(Beginning of Task material)

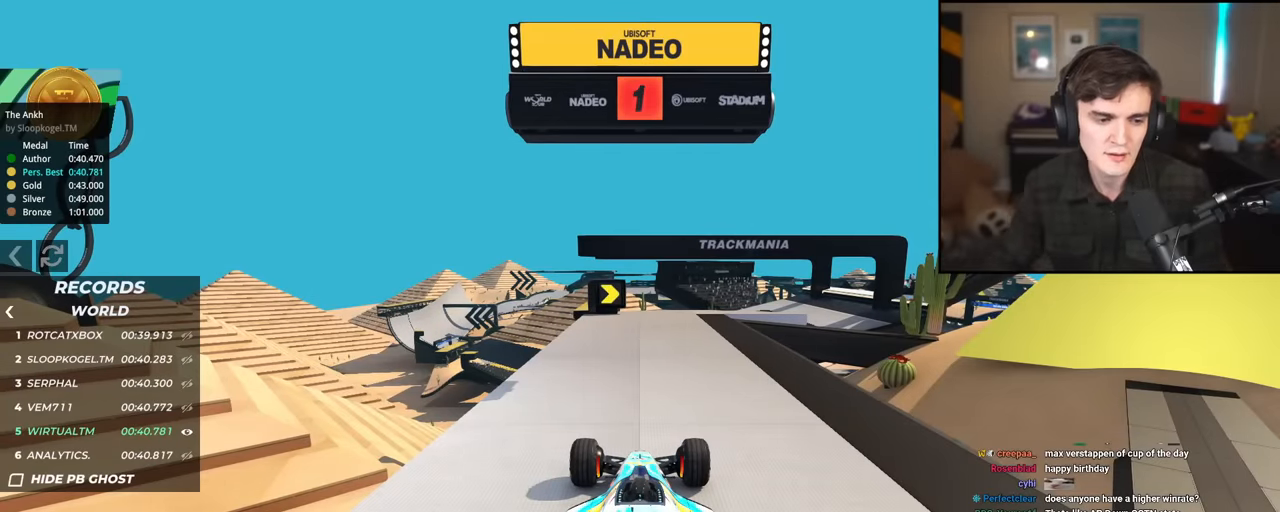
{"keys": ["up"], "events": []}
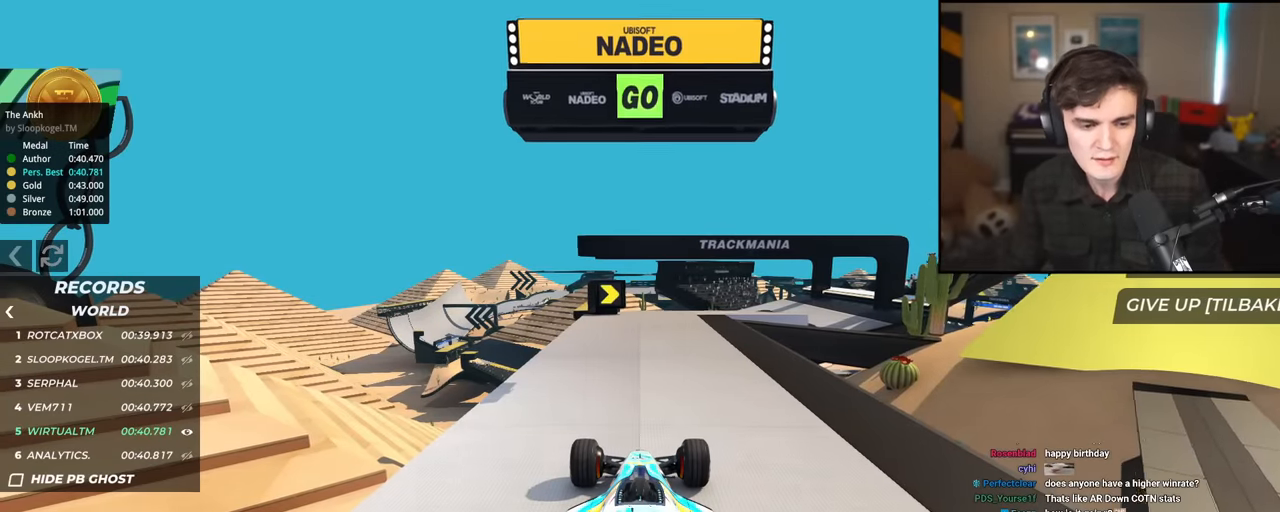
{"keys": ["right", "up"], "events": [[484, "right", "down"]]}
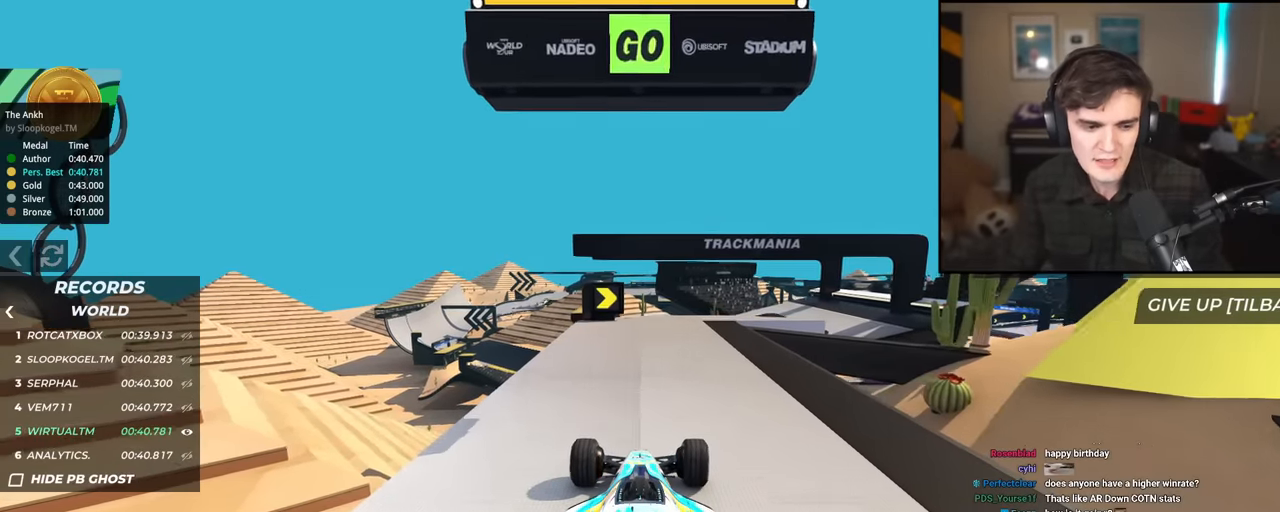
{"keys": ["up"], "events": [[84, "right", "up"], [184, "right", "down"], [317, "right", "up"]]}
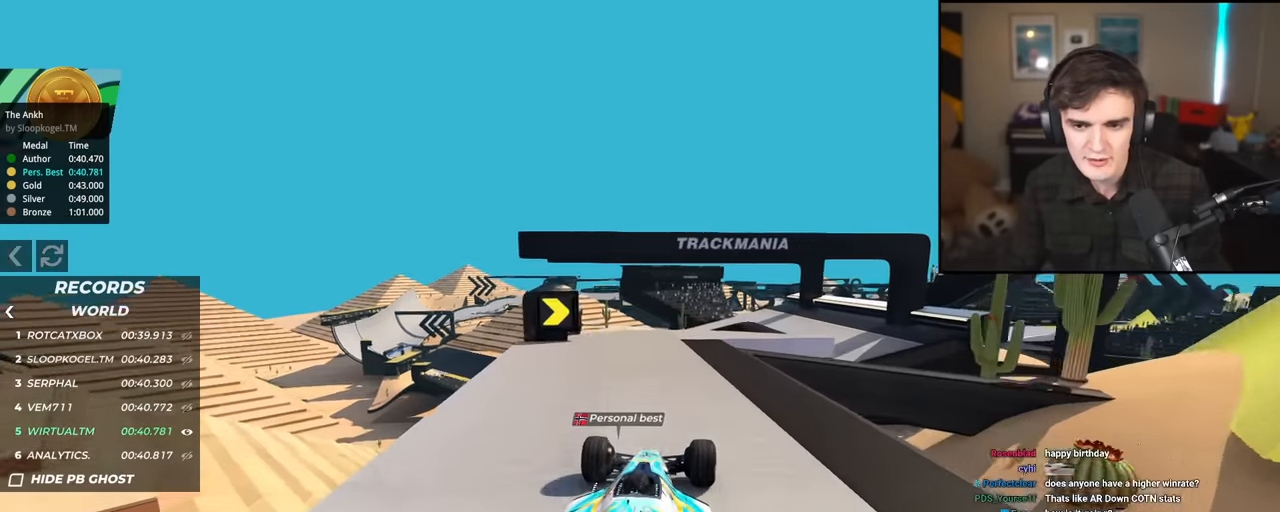
{"keys": ["left", "up"], "events": [[83, "right", "down"], [150, "left", "down"], [150, "right", "up"]]}
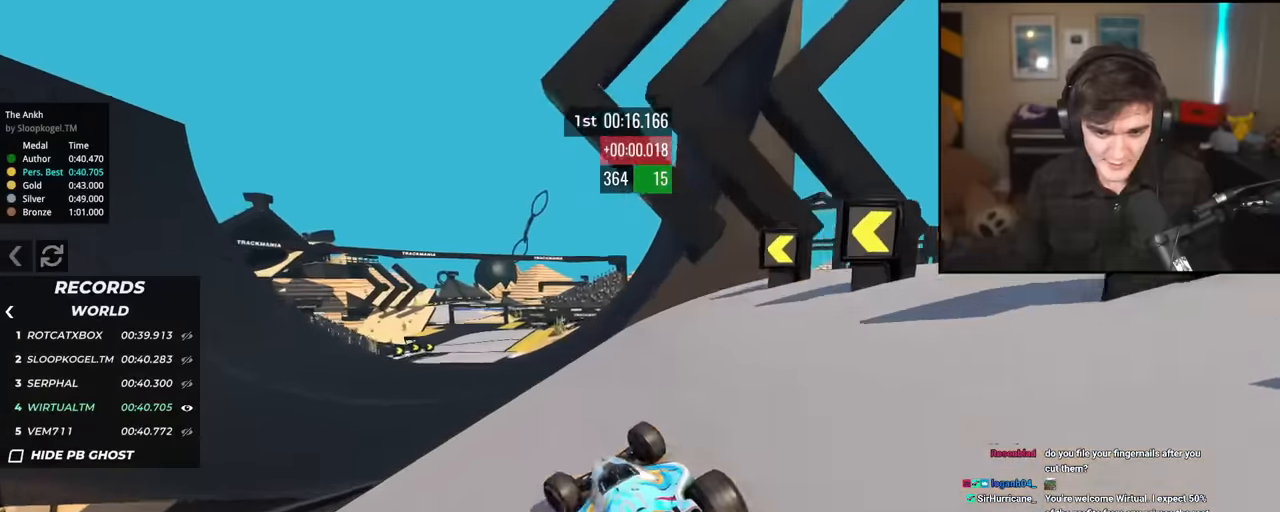
{"keys": ["up"], "events": [[33, "left", "up"], [83, "right", "down"], [116, "right", "up"]]}
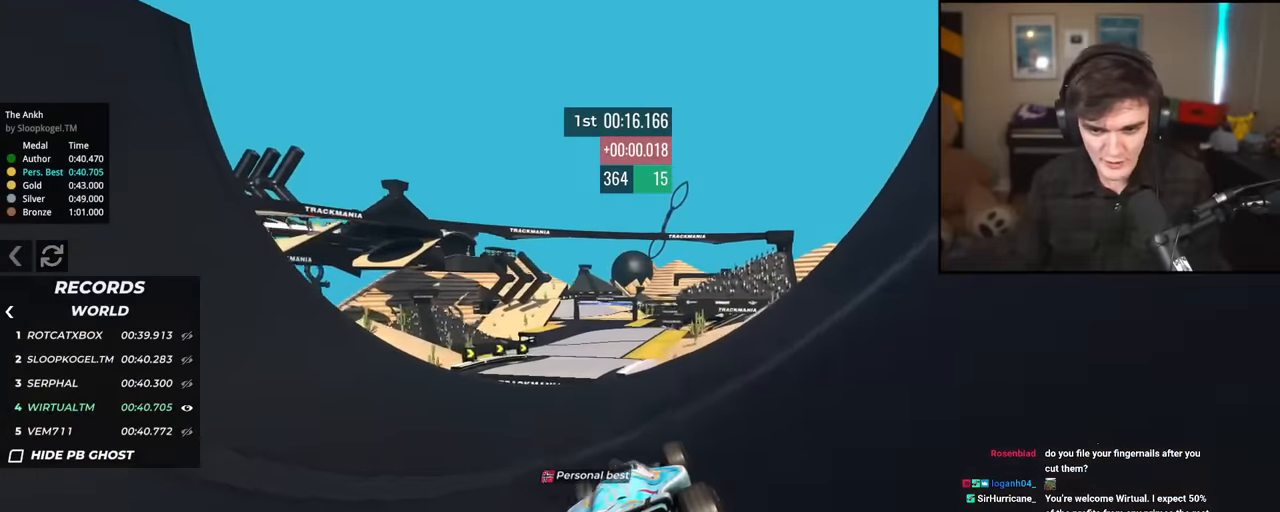
{"keys": ["right", "up"], "events": [[134, "left", "down"], [367, "left", "up"], [467, "right", "down"]]}
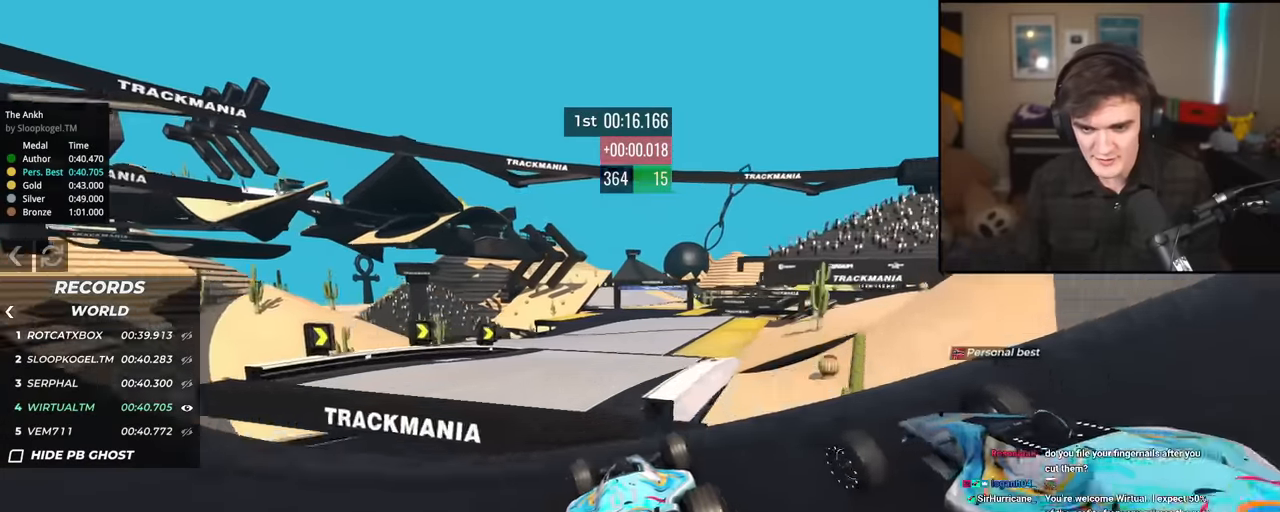
{"keys": ["right", "up"], "events": [[16, "right", "up"], [350, "right", "down"]]}
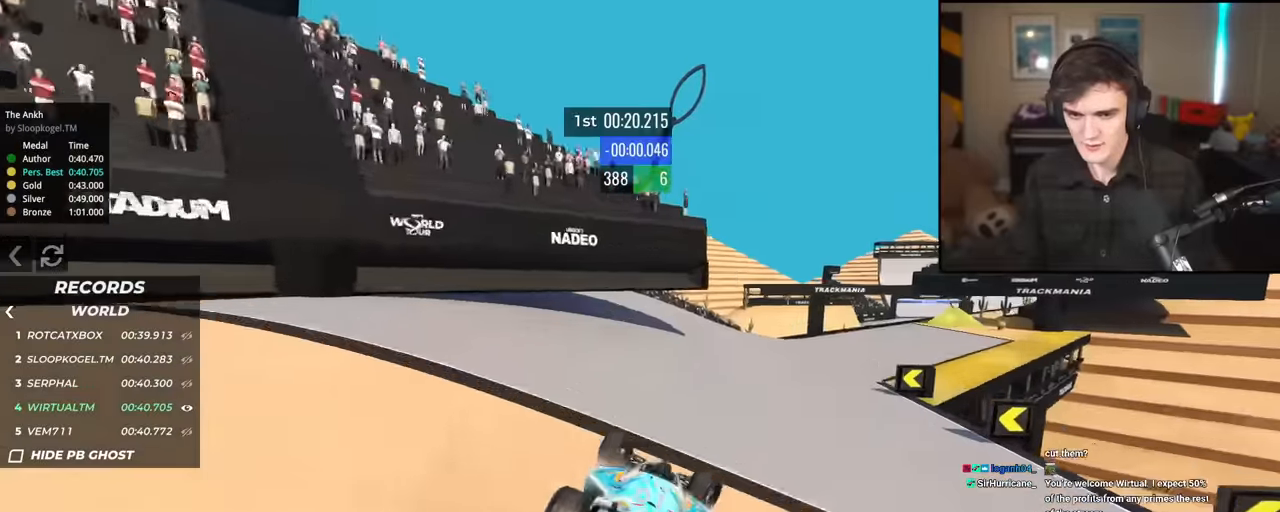
{"keys": ["right", "up"], "events": [[234, "up", "up"], [367, "up", "down"]]}
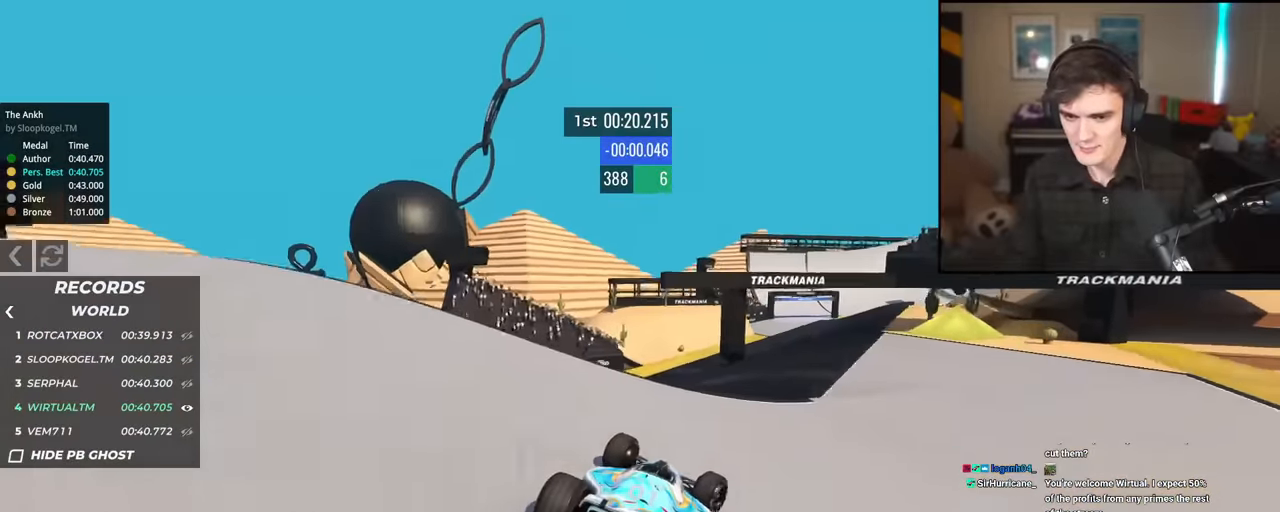
{"keys": ["up"], "events": [[66, "right", "up"]]}
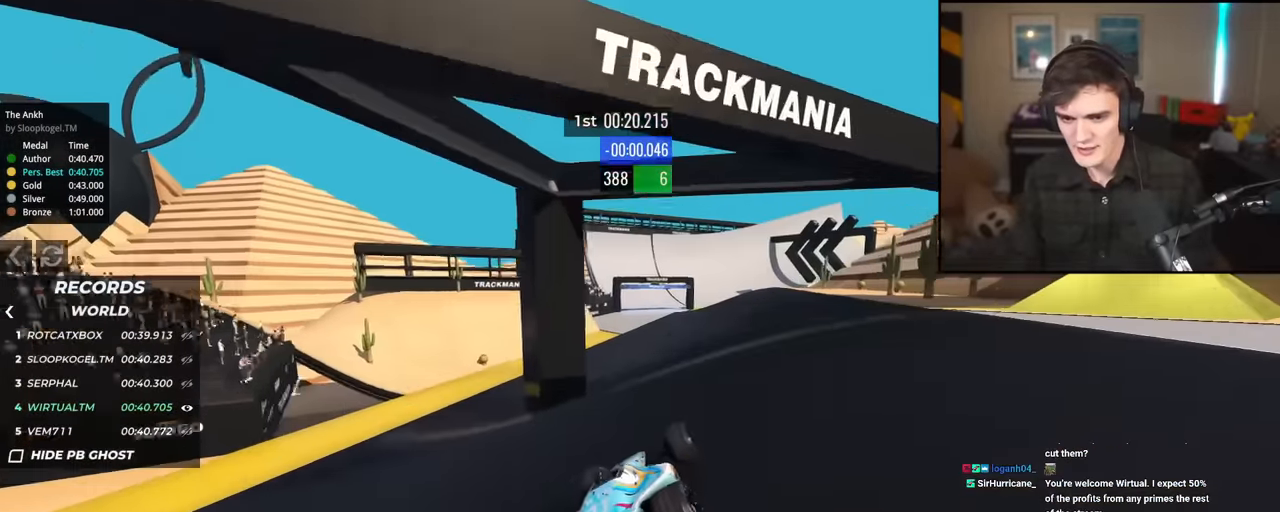
{"keys": ["up"], "events": [[67, "left", "down"], [267, "left", "up"]]}
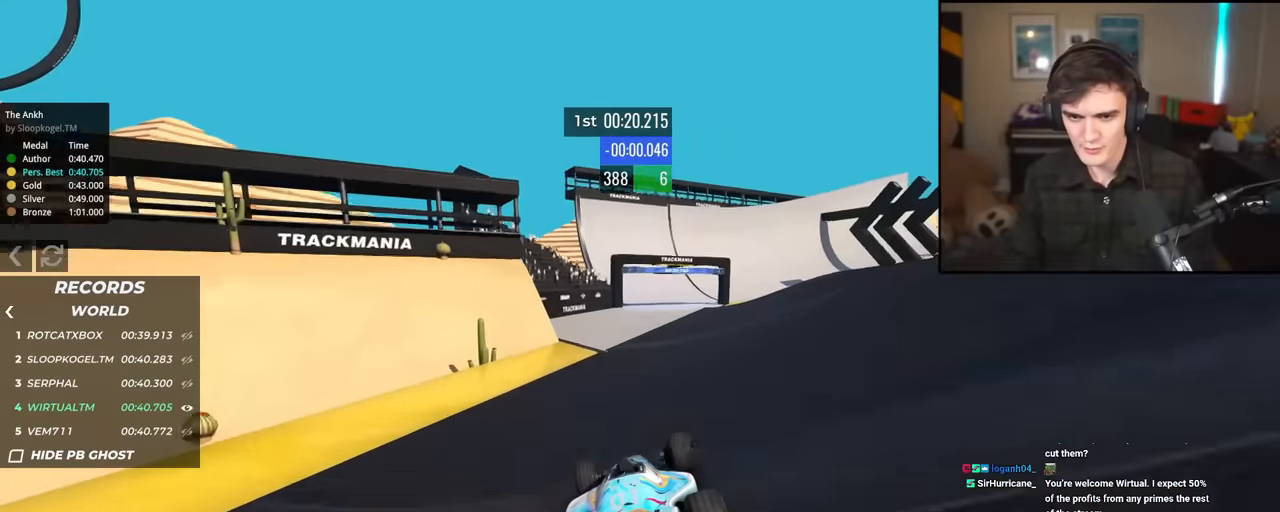
{"keys": ["right", "up"], "events": [[50, "right", "down"], [183, "right", "up"], [367, "right", "down"]]}
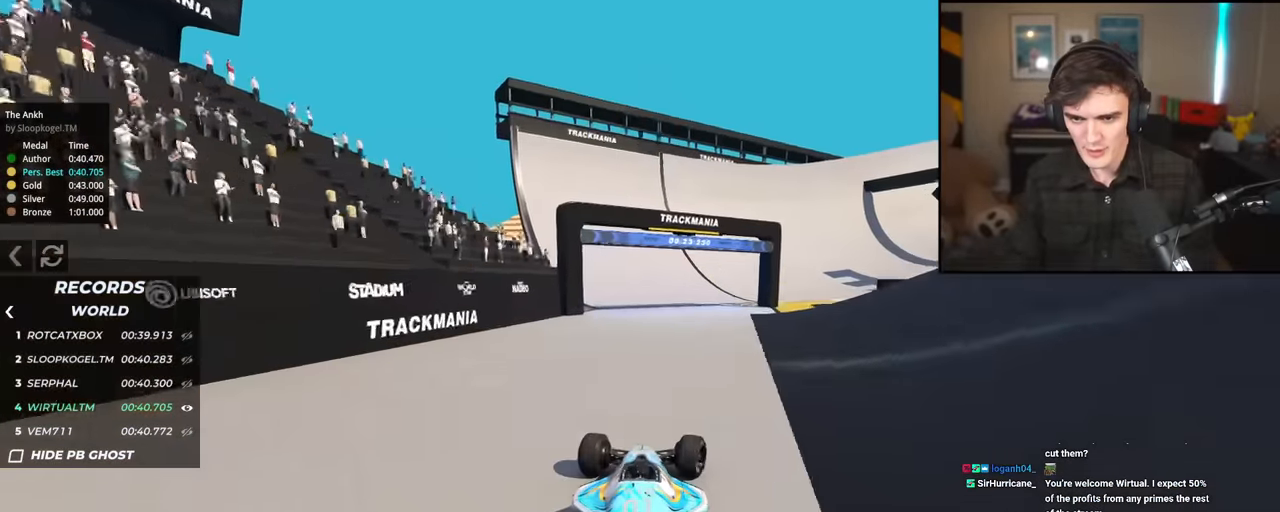
{"keys": ["right", "up"], "events": [[17, "right", "up"], [67, "right", "down"]]}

(End of Task material)

Exercise directions -> Pictures aside, reproduce all of the material above without alteration.

Task response ->
{"keys": ["up"], "events": []}
{"keys": ["right", "up"], "events": [[484, "right", "down"]]}
{"keys": ["up"], "events": [[84, "right", "up"], [184, "right", "down"], [317, "right", "up"]]}
{"keys": ["left", "up"], "events": [[83, "right", "down"], [150, "left", "down"], [150, "right", "up"]]}
{"keys": ["up"], "events": [[33, "left", "up"], [83, "right", "down"], [116, "right", "up"]]}
{"keys": ["right", "up"], "events": [[134, "left", "down"], [367, "left", "up"], [467, "right", "down"]]}
{"keys": ["right", "up"], "events": [[16, "right", "up"], [350, "right", "down"]]}
{"keys": ["right", "up"], "events": [[234, "up", "up"], [367, "up", "down"]]}
{"keys": ["up"], "events": [[66, "right", "up"]]}
{"keys": ["up"], "events": [[67, "left", "down"], [267, "left", "up"]]}
{"keys": ["right", "up"], "events": [[50, "right", "down"], [183, "right", "up"], [367, "right", "down"]]}
{"keys": ["right", "up"], "events": [[17, "right", "up"], [67, "right", "down"]]}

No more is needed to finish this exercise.